### WHAT IS EXPECTED
Transcribe all data verbatim. Skip the pictures.

++++

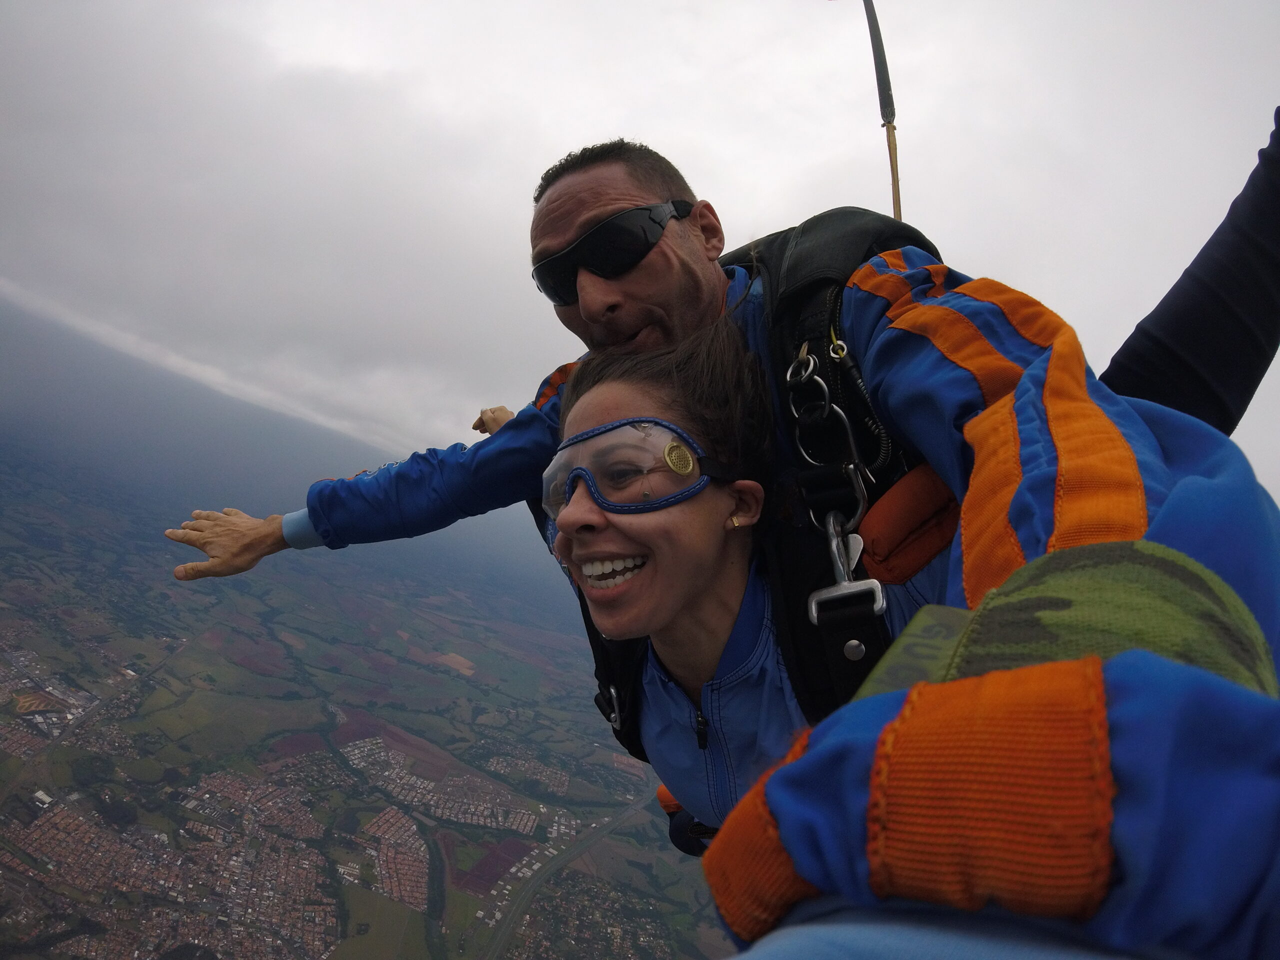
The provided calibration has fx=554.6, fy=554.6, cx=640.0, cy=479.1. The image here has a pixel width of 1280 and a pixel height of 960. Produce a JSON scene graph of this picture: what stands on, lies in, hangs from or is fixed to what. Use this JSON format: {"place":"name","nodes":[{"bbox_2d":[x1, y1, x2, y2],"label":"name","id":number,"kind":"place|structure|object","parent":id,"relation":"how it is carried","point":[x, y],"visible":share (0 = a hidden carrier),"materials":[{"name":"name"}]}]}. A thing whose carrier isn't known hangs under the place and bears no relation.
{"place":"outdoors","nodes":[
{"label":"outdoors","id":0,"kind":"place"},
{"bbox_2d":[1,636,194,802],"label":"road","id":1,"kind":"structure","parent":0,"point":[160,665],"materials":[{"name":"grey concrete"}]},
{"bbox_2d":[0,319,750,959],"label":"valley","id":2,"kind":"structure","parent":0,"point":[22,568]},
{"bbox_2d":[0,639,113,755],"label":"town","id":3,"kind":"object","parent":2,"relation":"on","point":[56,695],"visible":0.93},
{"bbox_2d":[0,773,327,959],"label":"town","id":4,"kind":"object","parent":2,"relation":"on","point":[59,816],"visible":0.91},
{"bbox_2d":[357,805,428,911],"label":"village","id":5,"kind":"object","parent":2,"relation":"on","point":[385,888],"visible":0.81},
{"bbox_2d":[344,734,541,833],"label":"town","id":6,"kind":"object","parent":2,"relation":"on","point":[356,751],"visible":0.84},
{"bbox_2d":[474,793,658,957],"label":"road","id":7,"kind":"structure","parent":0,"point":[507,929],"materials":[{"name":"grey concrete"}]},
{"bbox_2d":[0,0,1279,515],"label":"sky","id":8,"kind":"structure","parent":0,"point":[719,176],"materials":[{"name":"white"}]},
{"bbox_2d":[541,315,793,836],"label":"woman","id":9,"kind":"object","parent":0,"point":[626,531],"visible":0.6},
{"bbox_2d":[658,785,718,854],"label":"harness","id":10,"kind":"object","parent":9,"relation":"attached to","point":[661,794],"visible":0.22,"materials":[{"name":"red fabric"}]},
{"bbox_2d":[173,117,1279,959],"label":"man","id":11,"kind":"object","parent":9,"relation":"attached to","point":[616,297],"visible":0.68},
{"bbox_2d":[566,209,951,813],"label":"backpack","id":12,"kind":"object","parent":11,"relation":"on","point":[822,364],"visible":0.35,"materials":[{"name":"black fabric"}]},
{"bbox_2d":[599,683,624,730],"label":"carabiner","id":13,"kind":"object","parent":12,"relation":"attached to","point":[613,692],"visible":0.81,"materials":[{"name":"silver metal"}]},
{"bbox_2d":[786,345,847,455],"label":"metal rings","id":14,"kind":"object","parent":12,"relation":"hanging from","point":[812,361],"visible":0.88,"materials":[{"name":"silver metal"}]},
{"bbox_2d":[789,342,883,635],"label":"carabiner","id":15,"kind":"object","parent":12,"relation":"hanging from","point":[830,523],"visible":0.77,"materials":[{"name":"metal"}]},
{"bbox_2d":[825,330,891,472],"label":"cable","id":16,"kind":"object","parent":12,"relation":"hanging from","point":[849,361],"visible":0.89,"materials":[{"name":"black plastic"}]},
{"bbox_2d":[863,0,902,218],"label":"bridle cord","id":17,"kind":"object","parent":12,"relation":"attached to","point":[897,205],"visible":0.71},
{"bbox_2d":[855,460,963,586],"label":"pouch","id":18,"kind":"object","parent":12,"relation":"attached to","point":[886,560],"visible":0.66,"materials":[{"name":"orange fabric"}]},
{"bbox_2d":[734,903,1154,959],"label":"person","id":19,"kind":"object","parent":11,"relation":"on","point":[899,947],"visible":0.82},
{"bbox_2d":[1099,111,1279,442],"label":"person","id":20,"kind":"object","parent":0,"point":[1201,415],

++++

### REPLY
The provided calibration has fx=554.6, fy=554.6, cx=640.0, cy=479.1. The image here has a pixel width of 1280 and a pixel height of 960. Produce a JSON scene graph of this picture: what stands on, lies in, hangs from or is fixed to what. Use this JSON format: {"place":"name","nodes":[{"bbox_2d":[x1, y1, x2, y2],"label":"name","id":number,"kind":"place|structure|object","parent":id,"relation":"how it is carried","point":[x, y],"visible":share (0 = a hidden carrier),"materials":[{"name":"name"}]}]}. A thing whose carrier isn't known hangs under the place and bears no relation.
{"place":"outdoors","nodes":[
{"label":"outdoors","id":0,"kind":"place"},
{"bbox_2d":[1,636,194,802],"label":"road","id":1,"kind":"structure","parent":0,"point":[160,665],"materials":[{"name":"grey concrete"}]},
{"bbox_2d":[0,319,750,959],"label":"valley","id":2,"kind":"structure","parent":0,"point":[22,568]},
{"bbox_2d":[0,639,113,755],"label":"town","id":3,"kind":"object","parent":2,"relation":"on","point":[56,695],"visible":0.93},
{"bbox_2d":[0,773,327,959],"label":"town","id":4,"kind":"object","parent":2,"relation":"on","point":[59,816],"visible":0.91},
{"bbox_2d":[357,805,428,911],"label":"village","id":5,"kind":"object","parent":2,"relation":"on","point":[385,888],"visible":0.81},
{"bbox_2d":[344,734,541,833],"label":"town","id":6,"kind":"object","parent":2,"relation":"on","point":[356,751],"visible":0.84},
{"bbox_2d":[474,793,658,957],"label":"road","id":7,"kind":"structure","parent":0,"point":[507,929],"materials":[{"name":"grey concrete"}]},
{"bbox_2d":[0,0,1279,515],"label":"sky","id":8,"kind":"structure","parent":0,"point":[719,176],"materials":[{"name":"white"}]},
{"bbox_2d":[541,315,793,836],"label":"woman","id":9,"kind":"object","parent":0,"point":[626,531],"visible":0.6},
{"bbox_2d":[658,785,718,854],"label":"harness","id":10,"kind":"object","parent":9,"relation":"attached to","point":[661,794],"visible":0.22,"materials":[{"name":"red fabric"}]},
{"bbox_2d":[173,117,1279,959],"label":"man","id":11,"kind":"object","parent":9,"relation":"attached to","point":[616,297],"visible":0.68},
{"bbox_2d":[566,209,951,813],"label":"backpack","id":12,"kind":"object","parent":11,"relation":"on","point":[822,364],"visible":0.35,"materials":[{"name":"black fabric"}]},
{"bbox_2d":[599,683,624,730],"label":"carabiner","id":13,"kind":"object","parent":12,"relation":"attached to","point":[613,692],"visible":0.81,"materials":[{"name":"silver metal"}]},
{"bbox_2d":[786,345,847,455],"label":"metal rings","id":14,"kind":"object","parent":12,"relation":"hanging from","point":[812,361],"visible":0.88,"materials":[{"name":"silver metal"}]},
{"bbox_2d":[789,342,883,635],"label":"carabiner","id":15,"kind":"object","parent":12,"relation":"hanging from","point":[830,523],"visible":0.77,"materials":[{"name":"metal"}]},
{"bbox_2d":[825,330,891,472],"label":"cable","id":16,"kind":"object","parent":12,"relation":"hanging from","point":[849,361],"visible":0.89,"materials":[{"name":"black plastic"}]},
{"bbox_2d":[863,0,902,218],"label":"bridle cord","id":17,"kind":"object","parent":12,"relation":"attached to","point":[897,205],"visible":0.71},
{"bbox_2d":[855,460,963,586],"label":"pouch","id":18,"kind":"object","parent":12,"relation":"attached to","point":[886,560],"visible":0.66,"materials":[{"name":"orange fabric"}]},
{"bbox_2d":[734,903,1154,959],"label":"person","id":19,"kind":"object","parent":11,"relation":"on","point":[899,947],"visible":0.82},
{"bbox_2d":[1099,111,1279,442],"label":"person","id":20,"kind":"object","parent":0,"point":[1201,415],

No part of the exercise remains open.